Resource Centre Are Salt-Reduced Products Less Appealing?
The impact of front-of-pack ‘reduced salt’ messaging on reported likability of foods.
South Africans’ salt intake of 8.5 grams/ per day is almost 4 grams higher than the World Health Organisation’s recommended 5 grams/ per day. For this reason, South African health authorities, have adopted healthy strategies to reduce the incidence of sodium-related non-communicable diseases.
As one of the largest food goods companies in the world, Unilever aims to make a bigger positive impact on consumer’s health and well-being. In pursuit of this goal, we’re making our products more responsibly delicious by including more effective and accurate nutrition labelling to help consumers easily find foods low or high in salt. In turn making it easier for consumers to adopt nutritious diets and make informed choices.
Front-of-pack (FOP) nutrition labels are designed to give simplified nutrition information to consumers at a glance. FOP labels are also considered an effective way to help people make healthier food choices and consequently promote the reformulation of more food goods to contain less salt, thus further improving consumer’s diets. As a result, in 2018, 96% of our products provided nutritional information in line with our nutrition labelling commitment.
Unilever’s aim is to systematically reduce the amount of salt across its portfolio to help consumers meet the globally recommended daily salt intake of 5 g per day. Unilever is working towards this target through the continuous reformulation of high-salt products. Knorrox has paved the way with their stock cubes variants which are now available with 25% less salt as per salt regulation.

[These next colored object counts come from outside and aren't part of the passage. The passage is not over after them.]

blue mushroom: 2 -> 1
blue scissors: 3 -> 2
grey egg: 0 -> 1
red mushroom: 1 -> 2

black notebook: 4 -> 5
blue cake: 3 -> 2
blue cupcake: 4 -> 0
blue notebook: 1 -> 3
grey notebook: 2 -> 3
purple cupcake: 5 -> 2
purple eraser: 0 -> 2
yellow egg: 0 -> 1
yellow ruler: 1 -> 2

In addition, Unilever runs several behaviour change interventions such as awareness campaigns and health education programs to empower people to improve their diets and increase demand for lower-salt food products. The awareness campaign features key messages on the risks of high salt intake on one’s health, the 5 g/d salt target, sources of salt and advice to check labels for salt content.

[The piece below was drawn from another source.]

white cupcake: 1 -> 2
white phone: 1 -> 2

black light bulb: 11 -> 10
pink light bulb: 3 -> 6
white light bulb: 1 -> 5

But do consumers actually read labels?
A 2018 study by the Public Health Nutrition, showed that although “less salt product” information was available on pack, participants continued to add salt post-preparation in the form of table salt.
The study concluded that participants like salt-reduced soups but in fact they liked them more when they carried a nutritional message. However, the battle still lies in prompting consumers to regularly read labels.

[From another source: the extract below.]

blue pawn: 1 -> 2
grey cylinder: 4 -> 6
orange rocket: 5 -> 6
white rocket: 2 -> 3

Country-specific tailored communication continues to be essential to attracting consumers towards salt-reduced products.
Bertram, M.Y., Steyn, K., Wentzel-Viljoen, E., Tollman, S. and Hofman, K.J., 2012. Reducing the sodium content of high-salt foods: effect on cardiovascular disease in South Africa. South African Medical Journal, 102(9), pp.743-745.
Regan, Á., Kent, M., Raats, M., McConnon, Á., Wall, P. and Dubois, L., 2017. Applying a consumer behaviour lens to salt reduction initiatives. Nutrients, 9(8), p.901.
World Health Organization, 2016. The SHAKE technical package for salt reduction.
Zandstra, E.H., Willems, A.A. and Lion, R., 2018. Making salt-reduced products more appealing to consumers: impact of front-of-pack messages on liking and table salt use over time. Public health nutrition, 21(15), pp.2762-2772.